Goal Setting – Are You Being Realistic?
Setting yourself goals when running is a brilliant way to stay motivated and make sure you build on positive habits. Unfortunately many runners are unrealistic with their goal setting and end up risking injury, or giving up in frustration! Knowing what kind of goals to set, and knowing how to see what goals are unrealistic are two of the most important factors. With this in mind, it is also natural to aim for the sky, these goals give you something to aspire towards (just not too quickly).
It is important to remember that you are less likely to achieve your goals if you don’t enjoy the process. Rather than focusing entirely on the process, make sure that you celebrate every improvement. Approaching each hurdle with a positive attitude will help no end!
Tip 1: Write down your goals
Studies have shown that you are more likely to achieve your goals if you write them down. Thinking about a goal is only part of the process, by writing it down it makes the thought all the more real. Write it down, reflect on it, adapt it to fit your schedule. Look at it every day to reinforce it.
Tip 2: Be Specific
If your goal is to “be a better runner”, how will you know when you have achieved it? Vague goals only discourage because you never feel any closer to the finish line. By setting a goal such as “I want to improve my time in the next marathon by 2 minutes” is specific. Use tangible words in your goals such as measurements, and maybe even a date that you will have succeeded by.

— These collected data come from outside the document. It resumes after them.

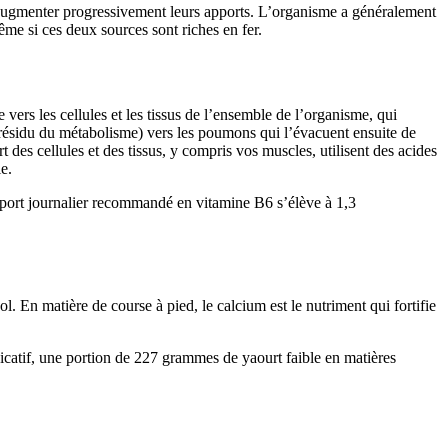
augmenter progressivement leurs apports. L’organisme a généralement
même si ces deux sources sont riches en fer.
ers les cellules et les tissus de l’ensemble de l’organisme, qui
(résidu du métabolisme) vers les poumons qui l’évacuent ensuite de
 des cellules et des tissus, y compris vos muscles, utilisent des acides
e.
’apport journalier recommandé en vitamine B6 s’élève à 1,3
ol. En matière de course à pied, le calcium est le nutriment qui fortifie
catif, une portion de 227 grammes de yaourt faible en matières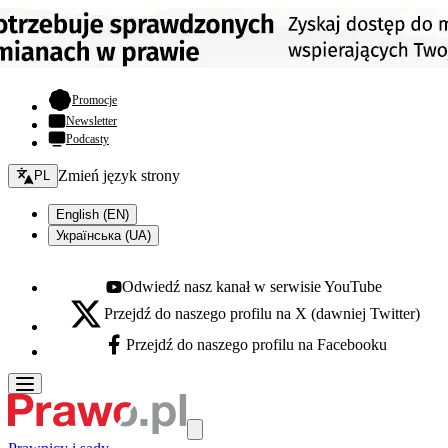
- otwiera się w nowej karcie
Promocje
Newsletter
Podcasty
Zmień język - bieżący:
Zmień język strony
PL
English (EN)
Українська (UA)
Odwiedź nasz kanał w serwisie YouTube
Youtube - otwiera się w nowej karcie
Przejdź do naszego profilu na X (dawniej Twitter)
X - otwiera się w nowej karcie
Przejdź do naszego profilu na Facebooku
Facebook - otwiera się w nowej karcie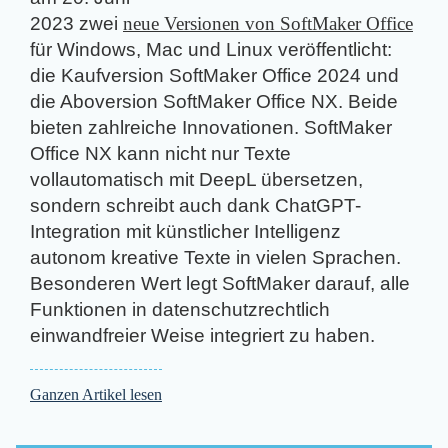
2023 zwei
neue Versionen von SoftMaker Office
für Windows, Mac und Linux veröffentlicht:
die Kaufversion SoftMaker Office 2024 und
die Aboversion SoftMaker Office NX. Beide
bieten zahlreiche Innovationen. SoftMaker
Office NX kann nicht nur Texte
vollautomatisch mit DeepL übersetzen,
sondern schreibt auch dank ChatGPT-
Integration mit künstlicher Intelligenz
autonom kreative Texte in vielen Sprachen.
Besonderen Wert legt SoftMaker darauf, alle
Funktionen in datenschutzrechtlich
einwandfreier Weise integriert zu haben.
Ganzen Artikel lesen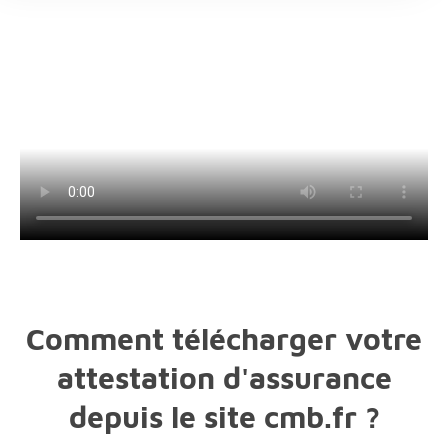
Comment télécharger votre
attestation d'assurance
depuis le site cmb.fr ?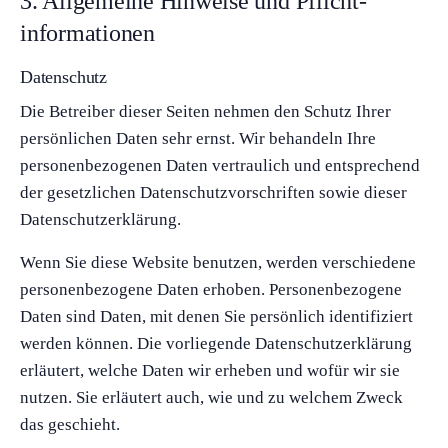
3. Allgemeine Hinweise und Pflicht­
informationen
Datenschutz
Die Betreiber dieser Seiten nehmen den Schutz Ihrer
persönlichen Daten sehr ernst. Wir behandeln Ihre
personenbezogenen Daten vertraulich und entsprechend
der gesetzlichen Datenschutzvorschriften sowie dieser
Datenschutzerklärung.
Wenn Sie diese Website benutzen, werden verschiedene
personenbezogene Daten erhoben. Personenbezogene
Daten sind Daten, mit denen Sie persönlich identifiziert
werden können. Die vorliegende Datenschutzerklärung
erläutert, welche Daten wir erheben und wofür wir sie
nutzen. Sie erläutert auch, wie und zu welchem Zweck
das geschieht.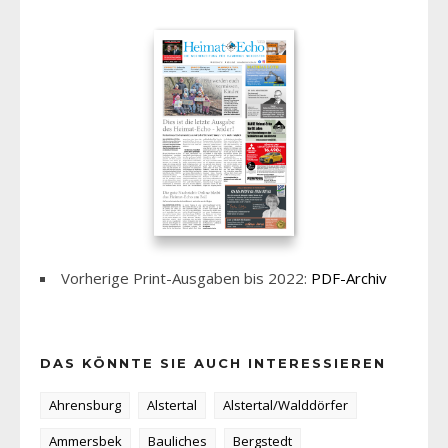
Vorherige Print-Ausgaben bis 2022:
PDF-Archiv
DAS KÖNNTE SIE AUCH INTERESSIEREN
Ahrensburg
Alstertal
Alstertal/Walddörfer
Ammersbek
Bauliches
Bergstedt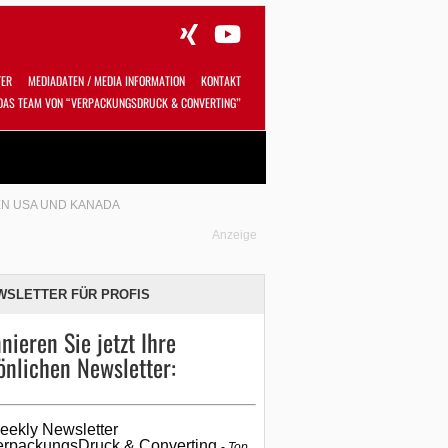
TER
MEDIADATEN / MEDIA INFORMATION
KONTAKT
DAS TEAM VON “VERPACKUNGSDRUCK & CONVERTING”
Alles
Shop
SUCHEN
EN USA UND KANADA
Anzeige
WSLETTER FÜR PROFIS
nieren Sie jetzt Ihre
önlichen Newsletter:
eekly Newsletter
erpackungsDruck & Converting
Top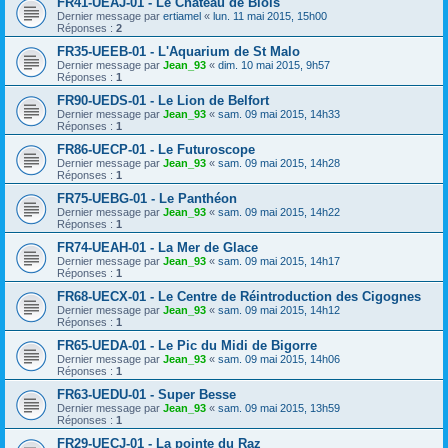
FR41-UEAJ-01 - Le Château de Blois
Dernier message par
ertiamel
«
lun. 11 mai 2015, 15h00
Réponses :
2
FR35-UEEB-01 - L'Aquarium de St Malo
Dernier message par
Jean_93
«
dim. 10 mai 2015, 9h57
Réponses :
1
FR90-UEDS-01 - Le Lion de Belfort
Dernier message par
Jean_93
«
sam. 09 mai 2015, 14h33
Réponses :
1
FR86-UECP-01 - Le Futuroscope
Dernier message par
Jean_93
«
sam. 09 mai 2015, 14h28
Réponses :
1
FR75-UEBG-01 - Le Panthéon
Dernier message par
Jean_93
«
sam. 09 mai 2015, 14h22
Réponses :
1
FR74-UEAH-01 - La Mer de Glace
Dernier message par
Jean_93
«
sam. 09 mai 2015, 14h17
Réponses :
1
FR68-UECX-01 - Le Centre de Réintroduction des Cigognes
Dernier message par
Jean_93
«
sam. 09 mai 2015, 14h12
Réponses :
1
FR65-UEDA-01 - Le Pic du Midi de Bigorre
Dernier message par
Jean_93
«
sam. 09 mai 2015, 14h06
Réponses :
1
FR63-UEDU-01 - Super Besse
Dernier message par
Jean_93
«
sam. 09 mai 2015, 13h59
Réponses :
1
FR29-UECJ-01 - La pointe du Raz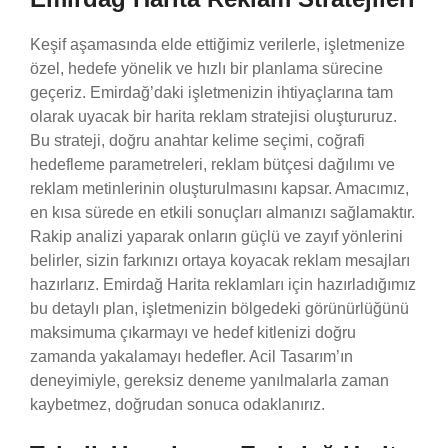
Keşif aşamasında elde ettiğimiz verilerle, işletmenize
özel, hedefe yönelik ve hızlı bir planlama sürecine
geçeriz. Emirdağ’daki işletmenizin ihtiyaçlarına tam
olarak uyacak bir harita reklam stratejisi oluştururuz.
Bu strateji, doğru anahtar kelime seçimi, coğrafi
hedefleme parametreleri, reklam bütçesi dağılımı ve
reklam metinlerinin oluşturulmasını kapsar. Amacımız,
en kısa sürede en etkili sonuçları almanızı sağlamaktır.
Rakip analizi yaparak onların güçlü ve zayıf yönlerini
belirler, sizin farkınızı ortaya koyacak reklam mesajları
hazırlarız. Emirdağ Harita reklamları için hazırladığımız
bu detaylı plan, işletmenizin bölgedeki görünürlüğünü
maksimuma çıkarmayı ve hedef kitlenizi doğru
zamanda yakalamayı hedefler. Acil Tasarım’ın
deneyimiyle, gereksiz deneme yanılmalarla zaman
kaybetmez, doğrudan sonuca odaklanırız.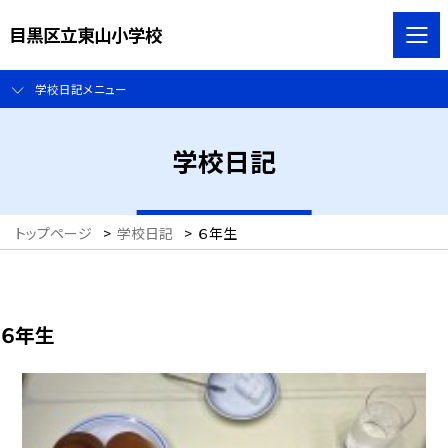
目黒区立東山小学校
学校日記メニュー
学校日記
トップページ
>
学校日記
>
６年生
６年生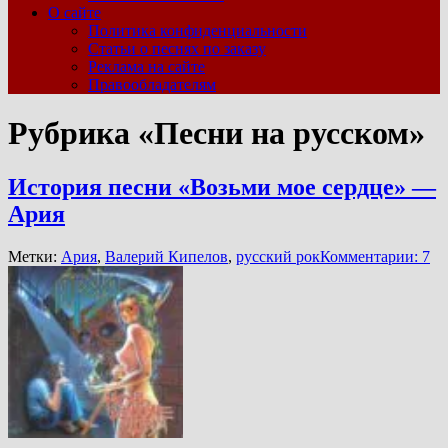
О сайте
Политика конфиденциальности
Статьи о песнях по заказу
Реклама на сайте
Правообладателям
Рубрика «Песни на русском»
История песни «Возьми мое сердце» —
Ария
Метки:
Ария
,
Валерий Кипелов
,
русский рок
Комментарии: 7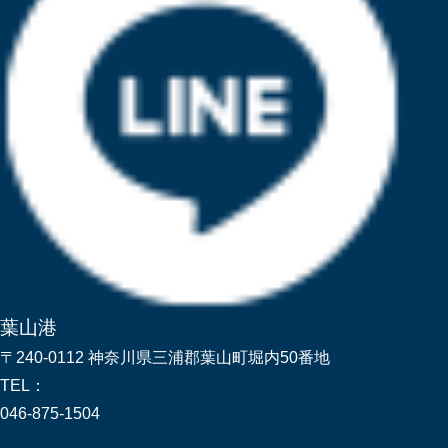
葉山港
〒240-0112 神奈川県三浦郡葉山町堀内50番地
TEL：
046-875-1504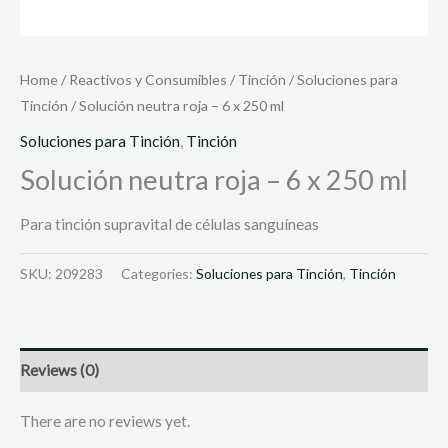
Home
/
Reactivos y Consumibles
/
Tinción
/
Soluciones para
Tinción
/ Solución neutra roja – 6 x 250 ml
Soluciones para Tinción
,
Tinción
Solución neutra roja – 6 x 250 ml
Para tinción supravital de células sanguíneas
SKU:
209283
Categories:
Soluciones para Tinción
,
Tinción
Reviews (0)
There are no reviews yet.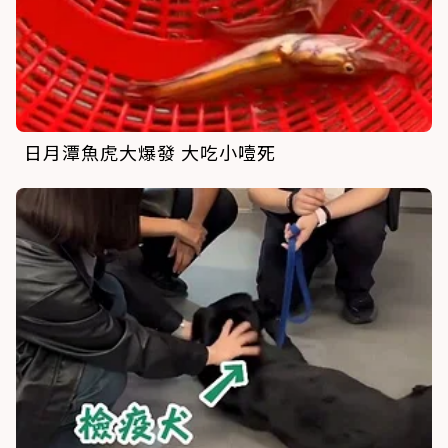
日月潭魚虎大爆發 大吃小噎死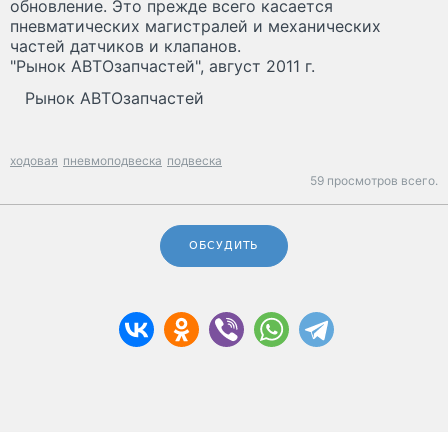
обновление. Это прежде всего касается
пневматических магистралей и механических
частей датчиков и клапанов.
"Рынок АВТОзапчастей", август 2011 г.
Рынок АВТОзапчастей
ходовая
пневмоподвеска
подвеска
59 просмотров всего.
ОБСУДИТЬ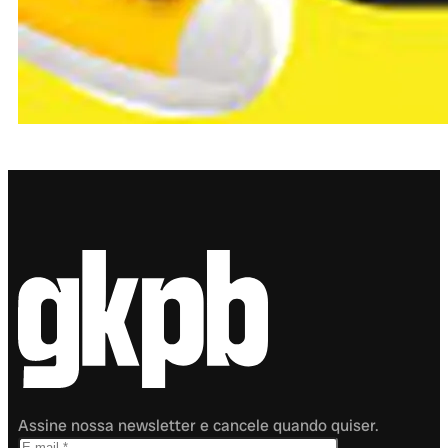
Assine nossa newsletter e cancele quando quiser.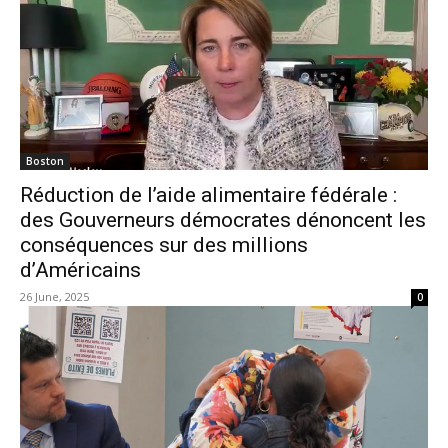
Boston
Réduction de l’aide alimentaire fédérale :
des Gouverneurs démocrates dénoncent les
conséquences sur des millions
d’Américains
26 June, 2025
0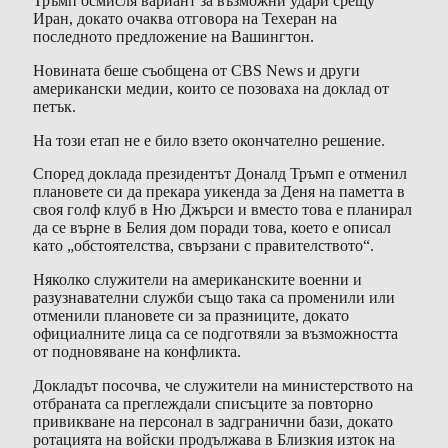
Тръмп осмисля вариант за възможни удари срещу
Иран, докато очаква отговора на Техеран на
последното предложение на Вашингтон.
Новината беше съобщена от CBS News и други
американски медии, които се позоваха на доклад от
петък.
На този етап не е било взето окончателно решение.
Според доклада президентът Доналд Тръмп е отменил
плановете си да прекара уикенда за Деня на паметта в
своя голф клуб в Ню Джърси и вместо това е планирал
да се върне в Белия дом поради това, което е описал
като „обстоятелства, свързани с правителството“.
Няколко служители на американските военни и
разузнавателни служби също така са променили или
отменили плановете си за празниците, докато
официалните лица са се подготвяли за възможността
от подновяване на конфликта.
Докладът посочва, че служители на министерството на
отбраната са преглеждали списъците за повторно
привикване на персонал в задгранични бази, докато
ротацията на войски продължава в Близкия изток на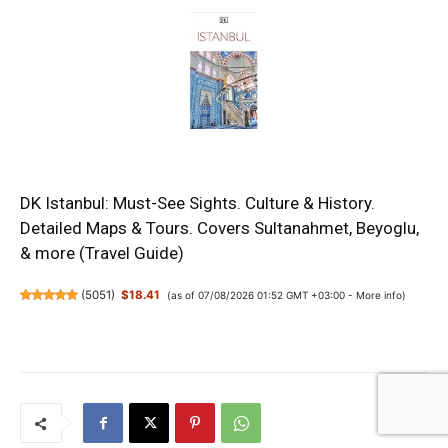
DK Istanbul: Must-See Sights. Culture & History.
Detailed Maps & Tours. Covers Sultanahmet, Beyoglu,
& more (Travel Guide)
(
5051
)
$18.41
(as of 07/08/2026 01:52 GMT +03:00 -
More info
)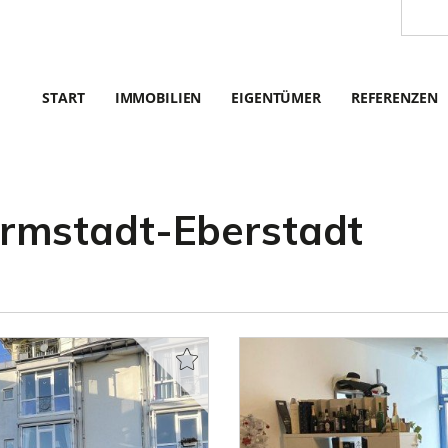
START
IMMOBILIEN
EIGENTÜMER
REFERENZEN
rmstadt-Eberstadt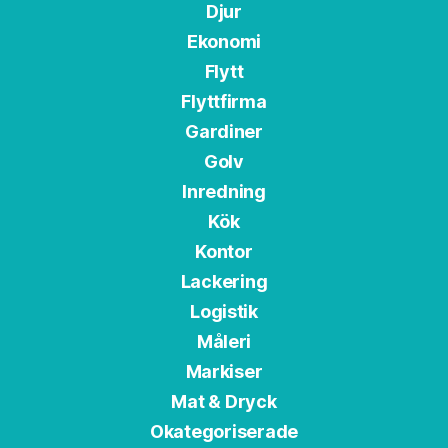
Djur
Ekonomi
Flytt
Flyttfirma
Gardiner
Golv
Inredning
Kök
Kontor
Lackering
Logistik
Måleri
Markiser
Mat & Dryck
Okategoriserade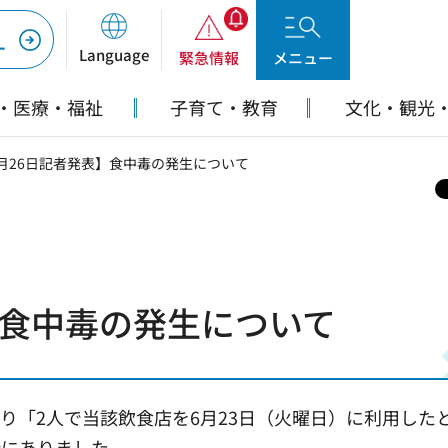
ー
Language
緊急情報
メニュー
・医療・福祉
子育て・教育
文化・観光
6月26日記者発表】食中毒の発生について
】食中毒の発生について
より「2人で当該飲食店を6月23日（火曜日）に利用した
所にありました。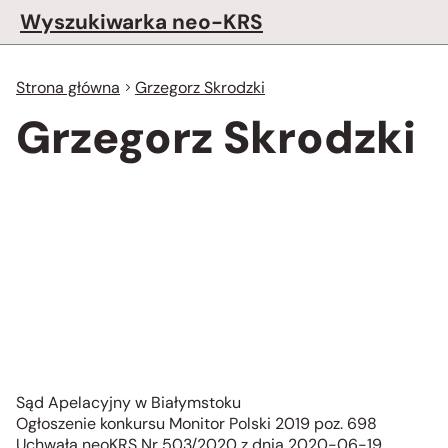
Wyszukiwarka neo-KRS
Strona główna
Grzegorz Skrodzki
Grzegorz Skrodzki
Sąd Apelacyjny w Białymstoku
Ogłoszenie konkursu Monitor Polski 2019 poz. 698
Uchwała neoKRS Nr 503/2020 z dnia 2020-06-19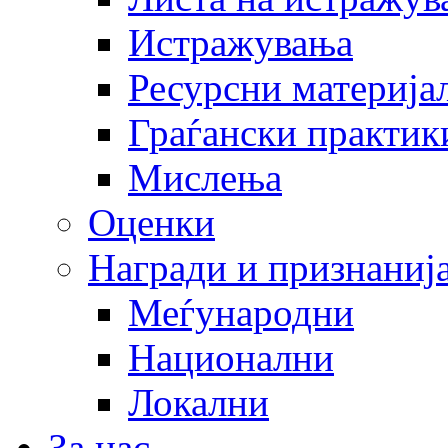
Истражувања
Ресурсни материја
Граѓански практик
Мислења
Оценки
Награди и признаниј
Меѓународни
Национални
Локални
За нас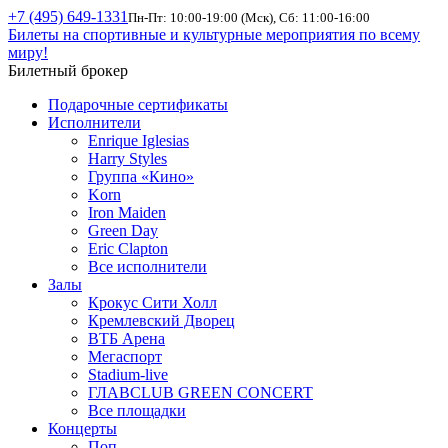
+7 (495) 649-1331
Пн-Пт: 10:00-19:00 (Мск), Сб: 11:00-16:00
Билеты на спортивные и культурные мероприятия по всему
миру!
Билетный брокер
Подарочные сертификаты
Исполнители
Enrique Iglesias
Harry Styles
Группа «Кино»
Korn
Iron Maiden
Green Day
Eric Clapton
Все исполнители
Залы
Крокус Сити Холл
Кремлевский Дворец
ВТБ Арена
Мегаспорт
Stadium-live
ГЛАВCLUB GREEN CONCERT
Все площадки
Концерты
Поп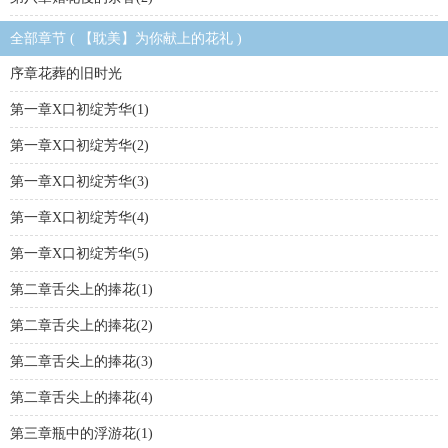
全部章节 ( 【耽美】为你献上的花礼 )
序章花葬的旧时光
第一章X口初绽芳华(1)
第一章X口初绽芳华(2)
第一章X口初绽芳华(3)
第一章X口初绽芳华(4)
第一章X口初绽芳华(5)
第二章舌尖上的捧花(1)
第二章舌尖上的捧花(2)
第二章舌尖上的捧花(3)
第二章舌尖上的捧花(4)
第三章瓶中的浮游花(1)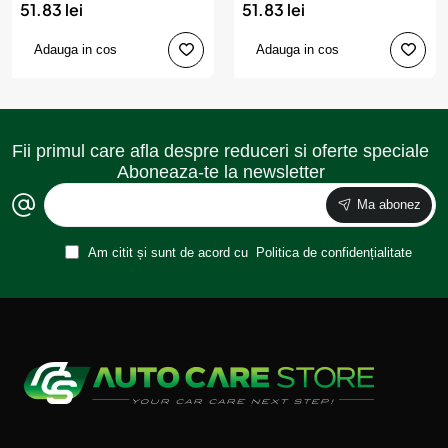
51.83 lei
51.83 lei
Adauga in cos
Adauga in cos
Fii primul care afla despre reduceri si oferte speciale
Aboneaza-te la newsletter
Ma abonez
Am citit și sunt de acord cu
Politica de confidențialitate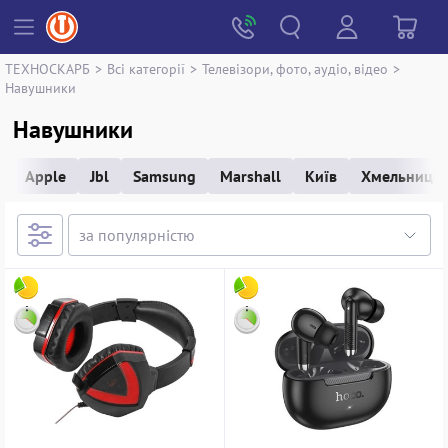
ТЕХНОСКАРБ
>
Всі категорії
>
Телевізори, фото, аудіо, відео
>
Навушники
Навушники
Apple
Jbl
Samsung
Marshall
Київ
Хмельниць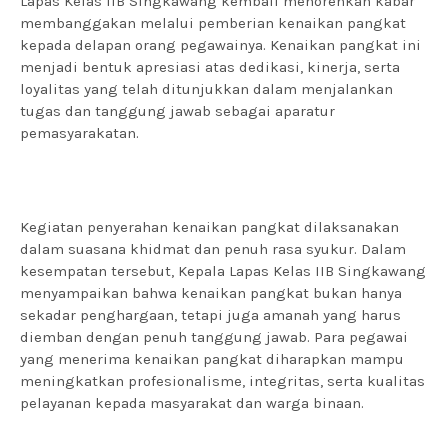
Lapas Kelas IIB Singkawang kembali menorehkan kabar
membanggakan melalui pemberian kenaikan pangkat
kepada delapan orang pegawainya. Kenaikan pangkat ini
menjadi bentuk apresiasi atas dedikasi, kinerja, serta
loyalitas yang telah ditunjukkan dalam menjalankan
tugas dan tanggung jawab sebagai aparatur
pemasyarakatan.
Kegiatan penyerahan kenaikan pangkat dilaksanakan
dalam suasana khidmat dan penuh rasa syukur. Dalam
kesempatan tersebut, Kepala Lapas Kelas IIB Singkawang
menyampaikan bahwa kenaikan pangkat bukan hanya
sekadar penghargaan, tetapi juga amanah yang harus
diemban dengan penuh tanggung jawab. Para pegawai
yang menerima kenaikan pangkat diharapkan mampu
meningkatkan profesionalisme, integritas, serta kualitas
pelayanan kepada masyarakat dan warga binaan.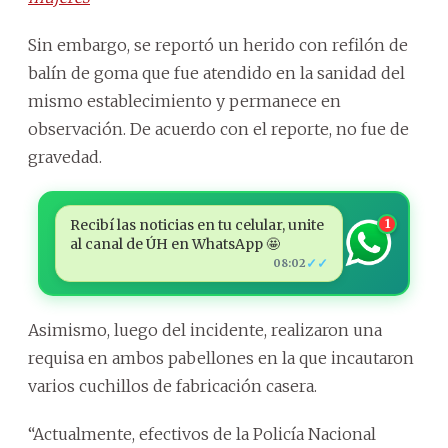
Sin embargo, se reportó un herido con refilón de
balín de goma que fue atendido en la sanidad del
mismo establecimiento y permanece en
observación. De acuerdo con el reporte, no fue de
gravedad.
Recibí las noticias en tu celular, unite
1
al canal de ÚH en WhatsApp 🤩
✓✓
08:02
Asimismo, luego del incidente, realizaron una
requisa en ambos pabellones en la que incautaron
varios cuchillos de fabricación casera.
“Actualmente, efectivos de la Policía Nacional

Tip 3: Measure Actions as well as Progress
As well as setting goals based on how fast you can run, or how long you can run for, consider setting goals on how often you will train, or exercise. By tracking your actions you can make sure that you are getting up and out of the house, rather than just focusing on the numbers. This approach can be very useful for tackling vague goals. Goals such as “Run for half an hour a day” is better than “Be fitter by the summer”.
Run every other day
You might say to yourself “Im going to run every day for the next month”. Don’t do it! You will wear yourself out and be less likely to pick yourself back up afterwards. Instead allow yourself a chance to build up your stamina and fitness before jumping all in.
Finish a minute faster
Instead of aiming immediately for a 6 minute mile, see how quickly you run a mile on an average day and try to speed that up each run. Every run try and finish 10-15 seconds faster than the previous. This healthy competition with yourself allows you to better your time, without being unrealistic.